Questa svolta politica era nell’aria da tempo, soprattutto dopo le dichiarazioni di Devlet Bahçeli dello scorso ottobre. Il leader del Partito del Movimento Nazionalista (MHP), alleato chiave del presidente Erdoğan, aveva infatti aperto la strada a questa nuova tappa, affermando che Öcalan avrebbe potuto parlare all’assemblea del gruppo parlamentare del partito DEM (Partito dell’Uguaglianza e della Democrazia dei Popoli) se avesse accettato di sciogliere il PKK. Negli ultimi mesi, Bahçeli ha mantenuto un apparente atteggiamento di dialogo con il DEM, segnando un cambiamento rilevante nella postura del MHP, espressione storica della destra nazionalista turca, da sempre ostile alla questione curda e ai diritti dei diversi popoli che hanno abitato e vivono nella penisola anatolica.

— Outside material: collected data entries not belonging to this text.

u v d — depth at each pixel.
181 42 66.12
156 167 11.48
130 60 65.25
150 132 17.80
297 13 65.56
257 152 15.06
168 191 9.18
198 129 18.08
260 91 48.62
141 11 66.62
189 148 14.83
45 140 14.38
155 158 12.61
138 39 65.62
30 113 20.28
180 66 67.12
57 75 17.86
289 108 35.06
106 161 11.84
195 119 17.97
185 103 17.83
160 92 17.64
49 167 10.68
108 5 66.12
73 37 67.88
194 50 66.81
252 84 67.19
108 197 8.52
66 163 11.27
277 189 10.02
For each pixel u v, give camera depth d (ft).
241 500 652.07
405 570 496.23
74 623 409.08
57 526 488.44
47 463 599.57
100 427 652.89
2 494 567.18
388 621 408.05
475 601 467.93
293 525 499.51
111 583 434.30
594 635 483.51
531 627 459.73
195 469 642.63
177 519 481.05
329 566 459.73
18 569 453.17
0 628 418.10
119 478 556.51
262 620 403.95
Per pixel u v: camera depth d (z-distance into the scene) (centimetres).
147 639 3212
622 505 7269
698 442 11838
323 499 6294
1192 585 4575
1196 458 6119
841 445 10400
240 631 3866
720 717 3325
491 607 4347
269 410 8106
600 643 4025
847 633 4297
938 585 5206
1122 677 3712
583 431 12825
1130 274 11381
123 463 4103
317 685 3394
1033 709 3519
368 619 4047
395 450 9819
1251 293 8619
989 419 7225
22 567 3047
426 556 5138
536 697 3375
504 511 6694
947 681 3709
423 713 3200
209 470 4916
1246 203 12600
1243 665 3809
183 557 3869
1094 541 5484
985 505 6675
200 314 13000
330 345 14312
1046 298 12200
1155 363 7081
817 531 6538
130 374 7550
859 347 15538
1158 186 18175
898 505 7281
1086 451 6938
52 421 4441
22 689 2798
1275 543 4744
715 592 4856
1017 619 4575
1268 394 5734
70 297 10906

Ma questa contraddizione è in linea con la strategia del partito, che, dopo l’alleanza strutturale con l’AKP (Partito della Giustizia e dello Sviluppo), ha contribuito alla narrazione del “nuovo secolo” della Turchia, conciliando valori nazionalisti con la visione islamista del presidente Recep Tayyip Erdoğan e il ruolo del Paese come potenza regionale.

In tal senso, l’appello di Öcalan e la possibile riapertura del processo di pace si inseriscono in un contesto caratterizzato da due dinamiche principali che si intersecano: da un lato, la continua repressione del movimento curdo e delle lotte sociali e politiche portate avanti dai suoi alleati di sinistra; dall’altro, la ristrutturazione interna dell’AKP e il consolidamento del processo autoritario del suo regime.  

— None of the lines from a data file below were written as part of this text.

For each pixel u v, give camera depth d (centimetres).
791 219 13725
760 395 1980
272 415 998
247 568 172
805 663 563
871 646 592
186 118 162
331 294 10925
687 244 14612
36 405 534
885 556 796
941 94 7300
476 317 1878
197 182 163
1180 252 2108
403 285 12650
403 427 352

Il consolidamento del processo autoritario

L’indagine avviata dall’Ufficio del Procuratore Capo di Istanbul contro l’HDK (Congresso Democratico dei Popoli) – un’iniziativa politica che riunisce le forze democratiche e filo-curde che nel 2012 ha portato alla fondazione dell’HDP (Partito democratico dei popoli) – si colloca in un quadro più ampio di consolidamento del potere di Erdoğan e dell’AKP. Il processo contro l’HDK, culminato nell’arresto di 51 persone il 18 gennaio 2024, tra cui giornalisti, sindacalisti, artisti e politici, riflette la strategia di criminalizzazione dell’opposizione, in particolare nell’ambito della questione curda.

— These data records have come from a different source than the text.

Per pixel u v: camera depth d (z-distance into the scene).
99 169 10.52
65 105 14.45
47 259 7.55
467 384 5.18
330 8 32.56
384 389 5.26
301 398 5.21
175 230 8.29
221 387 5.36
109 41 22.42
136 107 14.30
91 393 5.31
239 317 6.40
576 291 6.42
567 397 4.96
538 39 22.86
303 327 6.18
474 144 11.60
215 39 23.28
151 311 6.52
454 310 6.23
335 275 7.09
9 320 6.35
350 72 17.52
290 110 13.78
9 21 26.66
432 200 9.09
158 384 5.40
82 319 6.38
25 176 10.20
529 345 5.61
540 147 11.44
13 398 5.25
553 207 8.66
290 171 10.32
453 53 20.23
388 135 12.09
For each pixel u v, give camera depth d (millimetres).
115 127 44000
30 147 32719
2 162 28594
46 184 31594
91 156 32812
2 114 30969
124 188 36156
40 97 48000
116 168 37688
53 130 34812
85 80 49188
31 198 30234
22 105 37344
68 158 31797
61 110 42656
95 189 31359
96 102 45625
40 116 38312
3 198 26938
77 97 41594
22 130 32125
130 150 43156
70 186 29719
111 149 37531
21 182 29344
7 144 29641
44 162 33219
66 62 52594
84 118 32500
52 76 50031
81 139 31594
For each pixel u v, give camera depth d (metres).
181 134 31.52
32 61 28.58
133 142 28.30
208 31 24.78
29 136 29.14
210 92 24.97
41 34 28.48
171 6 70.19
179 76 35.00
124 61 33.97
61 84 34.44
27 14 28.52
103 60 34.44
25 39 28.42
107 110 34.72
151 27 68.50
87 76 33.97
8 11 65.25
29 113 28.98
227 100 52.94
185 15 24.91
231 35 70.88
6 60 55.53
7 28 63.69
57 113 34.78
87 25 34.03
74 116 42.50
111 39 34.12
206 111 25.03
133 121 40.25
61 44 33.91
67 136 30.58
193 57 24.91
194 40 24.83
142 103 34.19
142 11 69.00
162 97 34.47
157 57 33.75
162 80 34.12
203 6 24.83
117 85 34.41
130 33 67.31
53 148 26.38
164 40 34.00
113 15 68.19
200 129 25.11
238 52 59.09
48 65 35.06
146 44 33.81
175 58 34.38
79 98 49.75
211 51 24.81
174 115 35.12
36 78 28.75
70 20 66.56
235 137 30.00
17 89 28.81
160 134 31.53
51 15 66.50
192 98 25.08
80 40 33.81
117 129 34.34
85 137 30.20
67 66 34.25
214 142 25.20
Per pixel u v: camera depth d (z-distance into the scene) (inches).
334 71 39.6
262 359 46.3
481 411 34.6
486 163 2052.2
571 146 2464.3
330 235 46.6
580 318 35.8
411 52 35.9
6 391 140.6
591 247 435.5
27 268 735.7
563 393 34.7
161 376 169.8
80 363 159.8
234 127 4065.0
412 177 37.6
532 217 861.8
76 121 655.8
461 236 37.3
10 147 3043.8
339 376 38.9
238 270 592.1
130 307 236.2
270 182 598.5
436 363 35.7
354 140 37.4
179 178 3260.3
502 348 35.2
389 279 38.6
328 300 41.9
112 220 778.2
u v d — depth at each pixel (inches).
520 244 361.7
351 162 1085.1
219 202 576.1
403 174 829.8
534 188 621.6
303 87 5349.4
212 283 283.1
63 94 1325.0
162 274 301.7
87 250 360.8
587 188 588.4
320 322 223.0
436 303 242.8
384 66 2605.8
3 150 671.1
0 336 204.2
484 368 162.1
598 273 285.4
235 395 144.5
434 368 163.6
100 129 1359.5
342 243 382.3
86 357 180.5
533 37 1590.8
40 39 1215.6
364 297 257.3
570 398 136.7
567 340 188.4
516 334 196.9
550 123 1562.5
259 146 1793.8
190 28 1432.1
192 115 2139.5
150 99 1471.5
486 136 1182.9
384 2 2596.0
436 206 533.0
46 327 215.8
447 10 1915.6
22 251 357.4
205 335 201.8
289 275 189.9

Le autorità accusano l’HDK di essere stato fondato da Öcalan come alternativa alla Grande Assemblea Nazionale Turca e di aver cercato di riunire gruppi di sinistra sotto un’unica struttura. La repressione di festival, eventi e dichiarazioni pubbliche legate all’HDK evidenzia il clima di tensione politica e la volontà del governo di neutralizzare le voci dissidenti. Un aspetto non di poco conto per valutare il contesto in cui si svolgeranno le future trattative per la pace e la democratizzazione del Paese. Il processo all’HDK può essere letto come un contraltare alle parallele negoziazioni con Öcalan, nell’ottica di inclinare in maniera decisiva a proprio favore i rapporti di forza e allo stesso tempo non scalfire il consenso dei settori nazionalisti che potrebbero essere scontenti di eventuali decisioni che accompagneranno il processo di pace nei prossimi mesi. E in questo senso, seppur in una posizione dominante, l’AKP negli ultimi anni sta attraversando un periodo di ristrutturazione interna, non esente da contraddizioni, che segnerà la linea politica di Erdoğan nel prossimo futuro.

Ricompattare il blocco sociale ed economico di potere

Dopo le elezioni del 14 maggio 2023, in cui Erdoğan è stato rieletto al secondo turno mentre l’AKP subiva perdite significative, il presidente ha iniziato a promuovere una narrativa di “cambiamento”. Con l’avvicinarsi delle elezioni municipali del 31 marzo 2024 – che hanno visto l’AKP registrare sconfitte rilevanti nelle principali città del Paese – il richiamo al rinnovamento si è intensificato. Tuttavia, il recente congresso del partito non ha segnato una svolta significativa: Erdoğan ha mantenuto una leadership salda, rafforzando i legami con il mondo imprenditoriale e promuovendo figure vicine agli ambienti nazionalisti e conservatori.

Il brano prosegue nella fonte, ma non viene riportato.